Here are my enteries!!!!

My Princess Gangster:









Cool dude: Sup?!









This is what all best friends look like! Yay!!!









hope you like them!


----------



## my2geldings (Feb 18, 2008)

Ha ha ha ha! Love them, it's awesome well done!


----------



## Rachluvshorses4eva (Apr 11, 2007)

My2Geldings said:


> Ha ha ha ha! Love them, it's awesome well done!


Thank you.

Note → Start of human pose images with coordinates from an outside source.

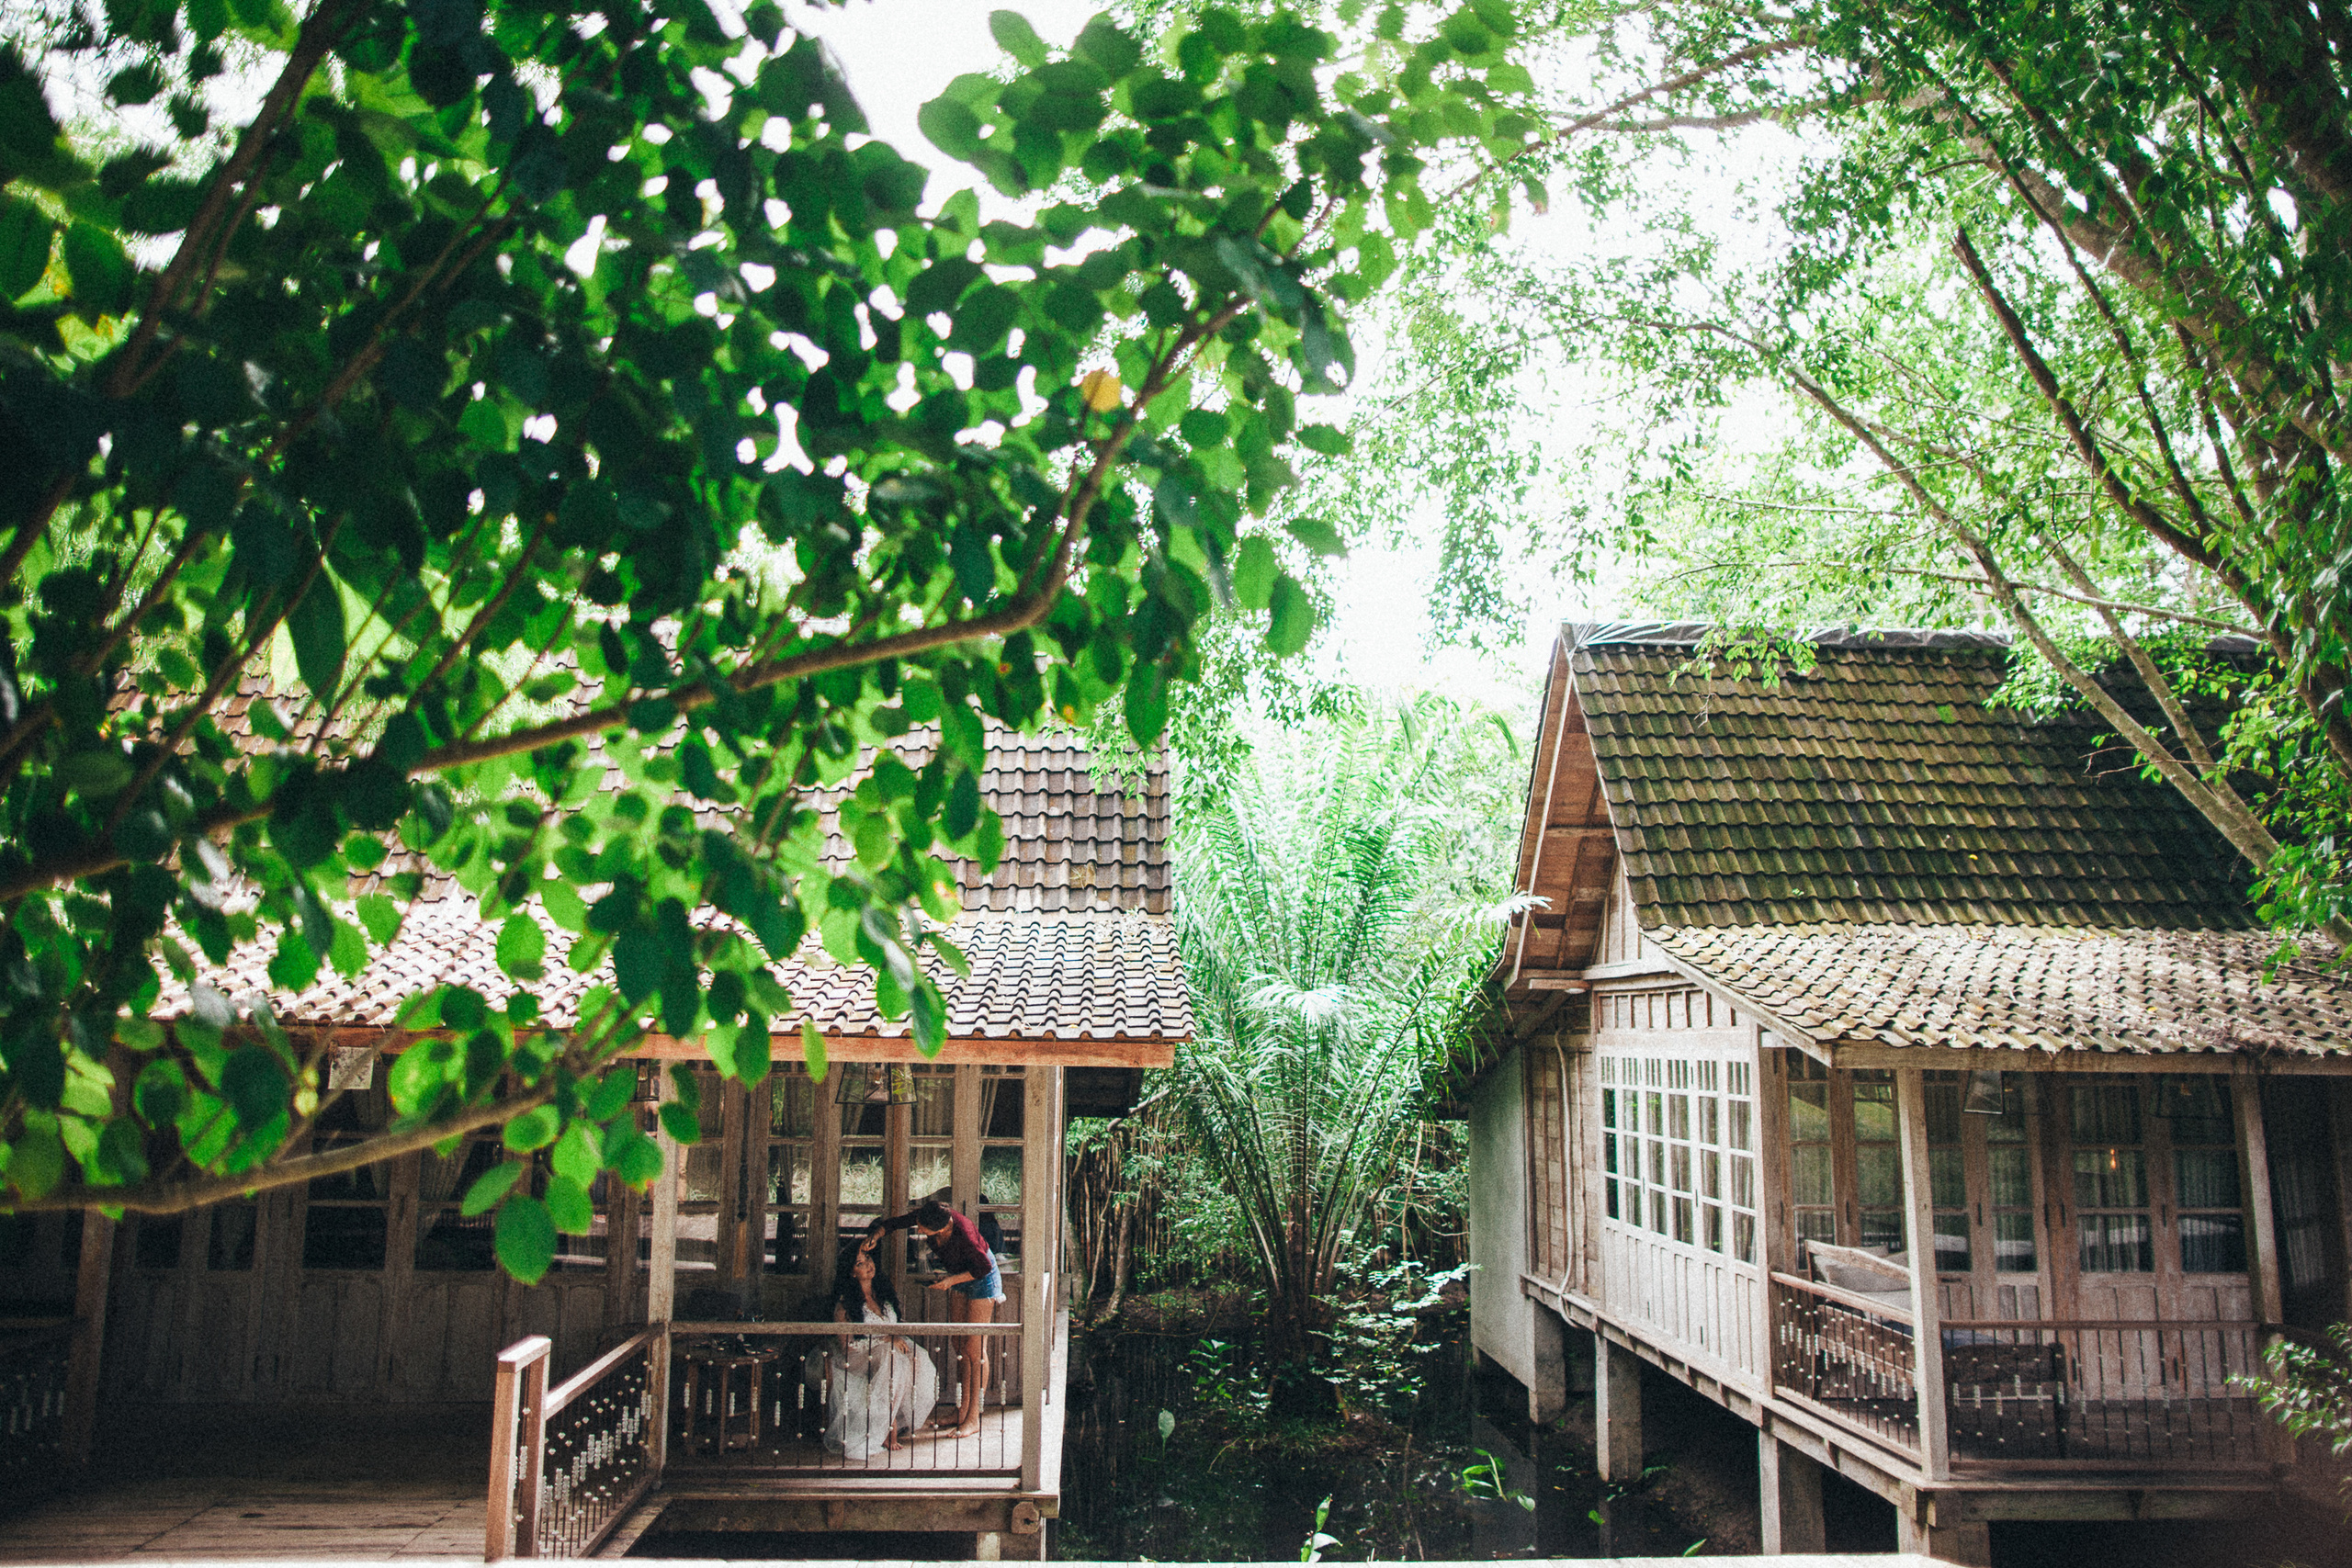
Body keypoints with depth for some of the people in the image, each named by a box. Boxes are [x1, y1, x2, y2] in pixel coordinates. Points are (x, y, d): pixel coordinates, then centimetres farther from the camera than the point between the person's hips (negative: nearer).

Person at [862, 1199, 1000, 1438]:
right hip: (958, 1277, 7)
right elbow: (892, 1223, -5)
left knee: (975, 1349, -7)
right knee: (963, 1347, 11)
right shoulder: (925, 1216, -19)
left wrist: (951, 1280, -24)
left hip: (981, 1279, -7)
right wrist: (875, 1236, -23)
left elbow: (985, 1267, -24)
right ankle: (962, 1411, 17)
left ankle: (973, 1419, -2)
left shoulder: (962, 1234, -37)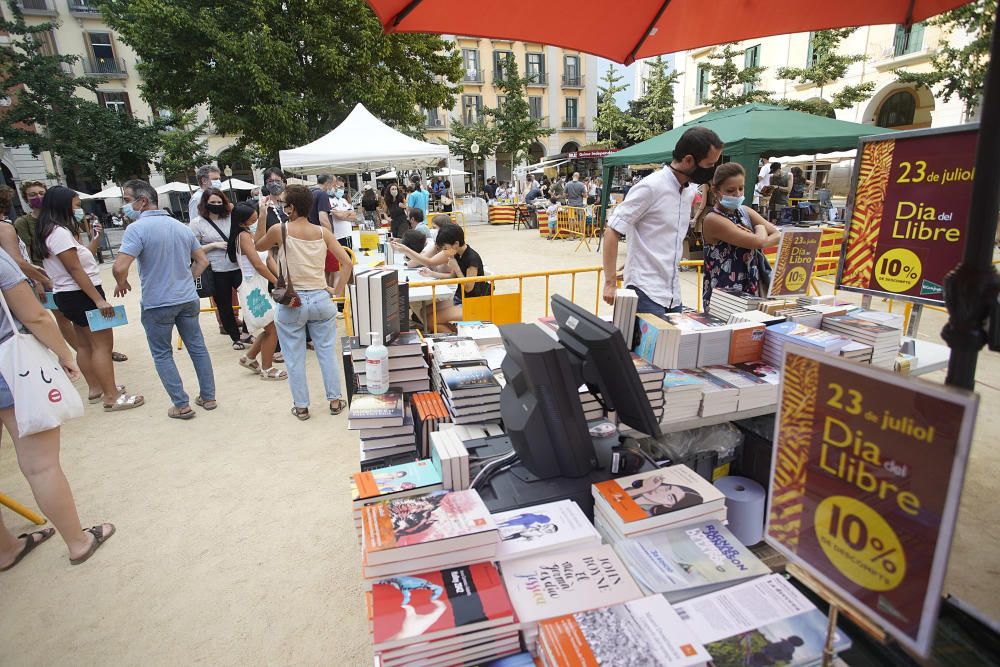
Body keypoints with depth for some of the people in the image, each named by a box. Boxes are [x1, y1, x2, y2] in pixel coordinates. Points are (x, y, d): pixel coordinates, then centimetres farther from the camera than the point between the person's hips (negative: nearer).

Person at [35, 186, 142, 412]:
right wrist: (99, 299, -24)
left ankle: (96, 389, 26)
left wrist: (95, 238, 8)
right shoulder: (60, 232, -19)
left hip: (71, 296, 11)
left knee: (85, 344, 16)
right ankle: (112, 397, -8)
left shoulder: (55, 231, 13)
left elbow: (83, 257, 15)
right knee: (103, 344, -9)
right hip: (80, 295, -11)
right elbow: (75, 269, -23)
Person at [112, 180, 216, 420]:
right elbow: (202, 261, 10)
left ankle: (181, 405, 12)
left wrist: (122, 284, -4)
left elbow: (119, 268, -24)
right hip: (188, 299, 5)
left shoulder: (137, 228, -15)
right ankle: (208, 397, 21)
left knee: (162, 354, 10)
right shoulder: (181, 226, 5)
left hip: (157, 303, -5)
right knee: (198, 348, 13)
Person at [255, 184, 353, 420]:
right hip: (321, 299, 2)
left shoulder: (279, 230, -6)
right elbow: (347, 263, -4)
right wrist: (337, 290, 2)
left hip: (291, 303, -2)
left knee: (295, 357, 11)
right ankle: (335, 401, 22)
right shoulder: (323, 232, 0)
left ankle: (301, 406, 21)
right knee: (327, 351, 13)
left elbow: (258, 246, 15)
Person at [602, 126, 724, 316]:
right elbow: (612, 232, -14)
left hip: (674, 295, 8)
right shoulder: (650, 187, -13)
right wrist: (610, 283, -17)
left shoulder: (690, 193, 12)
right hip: (646, 293, -8)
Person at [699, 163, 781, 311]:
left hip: (751, 290, 7)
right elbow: (759, 242, -20)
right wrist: (760, 229, 1)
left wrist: (759, 239, -14)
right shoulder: (713, 219, -17)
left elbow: (780, 235, 3)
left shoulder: (745, 212, 6)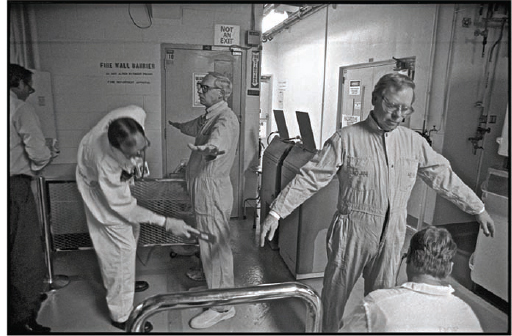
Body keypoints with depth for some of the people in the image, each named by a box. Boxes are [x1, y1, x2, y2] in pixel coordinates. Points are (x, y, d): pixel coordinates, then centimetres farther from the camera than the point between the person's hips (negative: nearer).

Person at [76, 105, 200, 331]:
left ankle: (121, 282, 45)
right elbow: (123, 206, -30)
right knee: (120, 246, -6)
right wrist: (165, 223, -31)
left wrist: (138, 162, -9)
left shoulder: (135, 116, -36)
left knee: (132, 230, 20)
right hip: (99, 187, -7)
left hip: (119, 179, 7)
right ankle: (121, 315, 12)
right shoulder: (105, 162, -45)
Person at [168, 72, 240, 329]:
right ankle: (208, 272, 52)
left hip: (212, 189, -10)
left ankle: (222, 306, 10)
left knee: (215, 245, -3)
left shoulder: (225, 119, -20)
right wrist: (179, 126, 56)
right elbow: (196, 126, 36)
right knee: (207, 241, 28)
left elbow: (219, 138, -45)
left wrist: (211, 148, -68)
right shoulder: (209, 116, 12)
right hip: (203, 189, 10)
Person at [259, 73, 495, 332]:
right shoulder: (346, 139, -12)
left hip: (391, 237, 4)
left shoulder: (414, 142, 1)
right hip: (352, 233, -3)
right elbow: (309, 178, -14)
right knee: (335, 293, 13)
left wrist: (478, 209, 17)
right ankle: (329, 330, 38)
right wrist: (276, 213, -19)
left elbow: (444, 177, 12)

I spent some time on them! :lol:


----------



## JustDressageIt (Oct 4, 2007)

*I'm a day late.. sorry!!*

Please forgive this post being a day late... heh... life got in the way!!

Since there ended up being more pitures than I counted on, I've divided each section up:

Picture 1 - grey horse:
Winner: Rachluvshorses4eva
Second: shadowfax
Third: myboydoc
Honorable mentions: Appy's "What Attitude" entry

Picture 2 - bay horse:
Winner: southafrica1001 
Second: Appy's "Elegance" entry
Third: myboydoc 

Picture 3 - paint horse:
Winner: myboydoc
Second: Appy's "priceless" entry


Pictures 4 & 5 - M2G's Colt:
Winner: Appy's Birthday picture
Second: southafrica1001


I should have mentioned everyone's name who entered under each heading - if I missed you, please please please forgive me and let me know - I'm very scatterbrained today and it could just mean I somehow missed your entry, it doens't mean it was bad! 

CONGRATS EVERYONE, you all had great entries!!


----------



## Rachluvshorses4eva (Apr 11, 2007)

Yay! I won! Thanks JDI! I received a kiss! lol j/k


----------



## my2geldings (Feb 18, 2008)

It was a lot of fun to see what people did with the photos. I will work on trying to figure out my photoshop skills. See if I can put something together in the future!


----------



## myboydoc (May 12, 2008)

wow! I was pretty sure that appys priceless one on the paint would win. Thanks JDI! Awsome pics everybody!


----------



## southafrica1001 (Mar 24, 2008)

yaya first thing ive won hehe lol only joking. congratulations everyone  and thankyou JustDressageIt


----------



## appylover31803 (Sep 18, 2007)

Everyone did such a great job! Congrats everyone!


----------



## emr (May 12, 2008)

*new whisker products available*

Introducing the new "Paul Equine Mitchell whisker control" . Find at your local whisker salon soon.


----------



## emr (May 12, 2008)

Opps...guess I am too late! I just love that photo with the whiskers so perfect. I am still trying to figure this forum out...I could not figure out how to have the writing on the photo.


----------